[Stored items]
::::::::::

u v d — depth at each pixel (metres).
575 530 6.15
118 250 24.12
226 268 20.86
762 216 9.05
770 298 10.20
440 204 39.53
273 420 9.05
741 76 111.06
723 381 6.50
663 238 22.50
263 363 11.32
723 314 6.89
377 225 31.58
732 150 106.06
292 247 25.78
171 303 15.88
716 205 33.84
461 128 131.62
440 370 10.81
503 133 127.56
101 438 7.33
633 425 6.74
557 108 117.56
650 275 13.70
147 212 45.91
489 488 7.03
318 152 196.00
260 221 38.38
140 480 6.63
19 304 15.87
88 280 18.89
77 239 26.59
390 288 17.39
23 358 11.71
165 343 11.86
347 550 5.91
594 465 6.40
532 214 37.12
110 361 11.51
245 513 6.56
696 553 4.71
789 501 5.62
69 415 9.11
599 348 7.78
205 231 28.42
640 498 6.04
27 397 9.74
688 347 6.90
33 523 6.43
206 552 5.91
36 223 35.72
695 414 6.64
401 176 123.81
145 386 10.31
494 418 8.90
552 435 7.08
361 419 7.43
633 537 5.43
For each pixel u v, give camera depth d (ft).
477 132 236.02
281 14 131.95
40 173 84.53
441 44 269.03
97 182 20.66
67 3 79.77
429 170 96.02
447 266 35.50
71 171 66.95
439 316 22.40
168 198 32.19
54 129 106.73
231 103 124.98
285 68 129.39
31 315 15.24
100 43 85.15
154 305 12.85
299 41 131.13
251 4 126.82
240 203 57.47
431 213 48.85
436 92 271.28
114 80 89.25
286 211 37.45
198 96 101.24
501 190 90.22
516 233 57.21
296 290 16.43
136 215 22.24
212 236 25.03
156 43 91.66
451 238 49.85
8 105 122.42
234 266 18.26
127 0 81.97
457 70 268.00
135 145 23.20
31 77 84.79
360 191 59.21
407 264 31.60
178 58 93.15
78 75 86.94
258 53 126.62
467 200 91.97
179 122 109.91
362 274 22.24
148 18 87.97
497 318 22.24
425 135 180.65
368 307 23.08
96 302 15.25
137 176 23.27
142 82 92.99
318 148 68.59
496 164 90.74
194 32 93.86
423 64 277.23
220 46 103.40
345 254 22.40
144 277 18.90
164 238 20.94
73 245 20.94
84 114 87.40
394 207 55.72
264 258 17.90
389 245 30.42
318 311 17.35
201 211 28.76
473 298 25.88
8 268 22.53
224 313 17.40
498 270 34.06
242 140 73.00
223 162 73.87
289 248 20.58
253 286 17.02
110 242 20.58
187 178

::::::::::

→ DIRECTIONS FOR THIS TASK: Take the entries above and return only the lines from the one with "557 108 117.56" to the one with "253 286 17.02", both included, unchanged.

→ RESPONSE:
557 108 117.56
650 275 13.70
147 212 45.91
489 488 7.03
318 152 196.00
260 221 38.38
140 480 6.63
19 304 15.87
88 280 18.89
77 239 26.59
390 288 17.39
23 358 11.71
165 343 11.86
347 550 5.91
594 465 6.40
532 214 37.12
110 361 11.51
245 513 6.56
696 553 4.71
789 501 5.62
69 415 9.11
599 348 7.78
205 231 28.42
640 498 6.04
27 397 9.74
688 347 6.90
33 523 6.43
206 552 5.91
36 223 35.72
695 414 6.64
401 176 123.81
145 386 10.31
494 418 8.90
552 435 7.08
361 419 7.43
633 537 5.43
For each pixel u v, give camera depth d (ft).
477 132 236.02
281 14 131.95
40 173 84.53
441 44 269.03
97 182 20.66
67 3 79.77
429 170 96.02
447 266 35.50
71 171 66.95
439 316 22.40
168 198 32.19
54 129 106.73
231 103 124.98
285 68 129.39
31 315 15.24
100 43 85.15
154 305 12.85
299 41 131.13
251 4 126.82
240 203 57.47
431 213 48.85
436 92 271.28
114 80 89.25
286 211 37.45
198 96 101.24
501 190 90.22
516 233 57.21
296 290 16.43
136 215 22.24
212 236 25.03
156 43 91.66
451 238 49.85
8 105 122.42
234 266 18.26
127 0 81.97
457 70 268.00
135 145 23.20
31 77 84.79
360 191 59.21
407 264 31.60
178 58 93.15
78 75 86.94
258 53 126.62
467 200 91.97
179 122 109.91
362 274 22.24
148 18 87.97
497 318 22.24
425 135 180.65
368 307 23.08
96 302 15.25
137 176 23.27
142 82 92.99
318 148 68.59
496 164 90.74
194 32 93.86
423 64 277.23
220 46 103.40
345 254 22.40
144 277 18.90
164 238 20.94
73 245 20.94
84 114 87.40
394 207 55.72
264 258 17.90
389 245 30.42
318 311 17.35
201 211 28.76
473 298 25.88
8 268 22.53
224 313 17.40
498 270 34.06
242 140 73.00
223 162 73.87
289 248 20.58
253 286 17.02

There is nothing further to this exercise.